In 1918, Congress allowed compensation for civilians harmed in France. Congress later expanded the 1918 Act with the Foreign Claims Act (FCA) during World War II to “promote and maintain friendly relations through the prompt settlement of meritorious claims.” At the time, the Acting Secretary of the Navy wrote a letter to Congress stating “Experience in connection with the presence of our armed forces in foreign countries has demonstrated that the failure to pay promptly for damages done to native residents by members of our forces is one of the principal sources of irritation which adds considerable difficulty to the maintenance of cordial relations with foreign people.”
These payments are called “solatia” and Army regulation 27-20, Paragraph 10- 10, provides “Payment of solatia in accordance with local custom as an expression of sympathy toward a victim or his or her family is common in some overseas commands.”
The United States might agree to pay compensation for the the 10 other deaths while insisting that no compensation is necessary for the driver because he was a terrorist. The Pentagon claims that the secondary explosions show that there were explosives in the car but the New York Times also disputed the claim of secondary explosions.
The incident shows how little independent review occurs in such killings. The government is rarely forces to supply evidence supporting such attacks. Indeed, I opposed President Obama’s “kill list” policy due to the lack of such protections for U.S. citizens targeting for killing by a U.S. President.
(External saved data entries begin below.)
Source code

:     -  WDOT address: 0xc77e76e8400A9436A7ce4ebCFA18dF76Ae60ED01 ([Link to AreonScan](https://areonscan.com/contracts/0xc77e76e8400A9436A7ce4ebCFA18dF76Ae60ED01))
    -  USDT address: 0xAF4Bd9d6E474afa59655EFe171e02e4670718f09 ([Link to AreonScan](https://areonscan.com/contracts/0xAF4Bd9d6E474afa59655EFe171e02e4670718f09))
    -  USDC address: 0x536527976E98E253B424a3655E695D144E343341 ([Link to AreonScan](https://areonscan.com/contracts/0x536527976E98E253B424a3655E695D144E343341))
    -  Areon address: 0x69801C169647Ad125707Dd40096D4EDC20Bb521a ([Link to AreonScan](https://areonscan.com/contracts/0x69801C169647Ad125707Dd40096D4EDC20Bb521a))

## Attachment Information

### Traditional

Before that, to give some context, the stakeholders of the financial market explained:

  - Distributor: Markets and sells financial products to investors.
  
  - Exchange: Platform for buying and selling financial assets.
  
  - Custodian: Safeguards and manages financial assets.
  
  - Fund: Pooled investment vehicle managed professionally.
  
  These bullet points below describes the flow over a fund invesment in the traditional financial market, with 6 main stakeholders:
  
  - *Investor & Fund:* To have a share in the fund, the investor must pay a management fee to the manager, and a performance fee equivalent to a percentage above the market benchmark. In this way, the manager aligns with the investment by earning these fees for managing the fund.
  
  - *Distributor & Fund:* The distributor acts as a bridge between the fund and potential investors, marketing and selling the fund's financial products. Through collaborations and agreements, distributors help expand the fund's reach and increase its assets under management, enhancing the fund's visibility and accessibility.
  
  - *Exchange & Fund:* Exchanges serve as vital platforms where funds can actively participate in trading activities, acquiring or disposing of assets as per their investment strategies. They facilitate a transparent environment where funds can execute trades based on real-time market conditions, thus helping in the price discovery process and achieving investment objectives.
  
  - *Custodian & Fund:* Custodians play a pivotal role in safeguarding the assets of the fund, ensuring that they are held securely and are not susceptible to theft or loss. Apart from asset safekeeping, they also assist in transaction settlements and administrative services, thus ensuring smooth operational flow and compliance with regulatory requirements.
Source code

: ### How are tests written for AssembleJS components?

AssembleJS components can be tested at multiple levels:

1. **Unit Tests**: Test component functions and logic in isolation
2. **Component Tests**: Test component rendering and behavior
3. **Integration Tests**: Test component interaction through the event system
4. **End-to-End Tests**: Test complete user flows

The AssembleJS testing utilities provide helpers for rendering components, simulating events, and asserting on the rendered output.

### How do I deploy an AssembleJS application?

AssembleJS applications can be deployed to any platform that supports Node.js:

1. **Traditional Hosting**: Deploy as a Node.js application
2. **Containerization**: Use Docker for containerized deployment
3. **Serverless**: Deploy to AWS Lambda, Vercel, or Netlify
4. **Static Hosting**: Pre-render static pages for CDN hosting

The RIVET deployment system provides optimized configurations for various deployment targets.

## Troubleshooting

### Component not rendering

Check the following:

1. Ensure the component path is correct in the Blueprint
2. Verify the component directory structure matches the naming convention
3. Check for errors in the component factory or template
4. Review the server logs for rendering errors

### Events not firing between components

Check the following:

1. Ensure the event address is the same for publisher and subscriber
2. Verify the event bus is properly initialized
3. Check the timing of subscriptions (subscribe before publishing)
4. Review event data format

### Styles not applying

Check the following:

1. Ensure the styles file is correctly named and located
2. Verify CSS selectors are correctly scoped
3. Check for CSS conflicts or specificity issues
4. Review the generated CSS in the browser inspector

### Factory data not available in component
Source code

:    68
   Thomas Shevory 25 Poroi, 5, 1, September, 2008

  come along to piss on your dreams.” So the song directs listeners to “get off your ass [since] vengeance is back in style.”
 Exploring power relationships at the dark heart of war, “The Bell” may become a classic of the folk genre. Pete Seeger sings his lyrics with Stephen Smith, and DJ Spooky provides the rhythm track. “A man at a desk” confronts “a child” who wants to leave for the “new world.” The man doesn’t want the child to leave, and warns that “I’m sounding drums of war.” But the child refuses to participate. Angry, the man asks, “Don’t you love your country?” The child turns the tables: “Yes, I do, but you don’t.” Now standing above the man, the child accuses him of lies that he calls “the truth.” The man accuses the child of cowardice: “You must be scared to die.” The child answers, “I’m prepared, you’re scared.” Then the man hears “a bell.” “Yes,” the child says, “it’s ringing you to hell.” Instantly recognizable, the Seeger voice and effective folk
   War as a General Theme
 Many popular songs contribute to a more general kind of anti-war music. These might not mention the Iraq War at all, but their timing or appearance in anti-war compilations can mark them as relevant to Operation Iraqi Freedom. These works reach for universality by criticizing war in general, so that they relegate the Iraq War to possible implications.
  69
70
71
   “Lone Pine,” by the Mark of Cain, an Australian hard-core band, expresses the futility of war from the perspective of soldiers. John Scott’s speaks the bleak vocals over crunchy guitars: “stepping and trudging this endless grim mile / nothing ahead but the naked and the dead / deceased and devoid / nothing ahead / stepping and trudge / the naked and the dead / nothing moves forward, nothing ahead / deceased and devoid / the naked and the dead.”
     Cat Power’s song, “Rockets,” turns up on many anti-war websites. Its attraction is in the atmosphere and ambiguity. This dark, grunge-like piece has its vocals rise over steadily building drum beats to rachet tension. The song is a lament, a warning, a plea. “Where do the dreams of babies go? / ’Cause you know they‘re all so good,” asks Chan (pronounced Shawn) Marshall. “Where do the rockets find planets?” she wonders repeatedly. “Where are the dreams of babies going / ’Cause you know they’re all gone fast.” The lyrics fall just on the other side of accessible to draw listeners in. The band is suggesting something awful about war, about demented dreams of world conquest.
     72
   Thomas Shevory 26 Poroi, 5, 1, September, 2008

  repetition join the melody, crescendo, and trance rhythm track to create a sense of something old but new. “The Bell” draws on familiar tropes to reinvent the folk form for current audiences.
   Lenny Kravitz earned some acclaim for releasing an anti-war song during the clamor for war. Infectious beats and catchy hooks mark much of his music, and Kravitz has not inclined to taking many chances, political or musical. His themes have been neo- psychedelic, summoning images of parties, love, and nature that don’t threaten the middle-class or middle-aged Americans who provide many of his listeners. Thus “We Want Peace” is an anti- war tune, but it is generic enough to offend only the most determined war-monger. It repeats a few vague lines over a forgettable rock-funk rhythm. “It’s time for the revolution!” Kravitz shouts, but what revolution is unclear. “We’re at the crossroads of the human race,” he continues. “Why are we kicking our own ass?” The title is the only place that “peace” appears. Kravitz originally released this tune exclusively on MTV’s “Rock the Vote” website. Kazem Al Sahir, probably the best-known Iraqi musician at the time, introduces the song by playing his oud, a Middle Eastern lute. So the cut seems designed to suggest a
The compensation under federal law is generally not something that can be demanded by foreign citizens in court. Indeed, even litigation over a wrongful death under the Federal Tort Claims Act is difficult on an extraterritorial basis. In the absence of congressional interest in the killing (which may be muted due to political considerations), the media has little ability to dig beyond witness accounts and the released videotapes.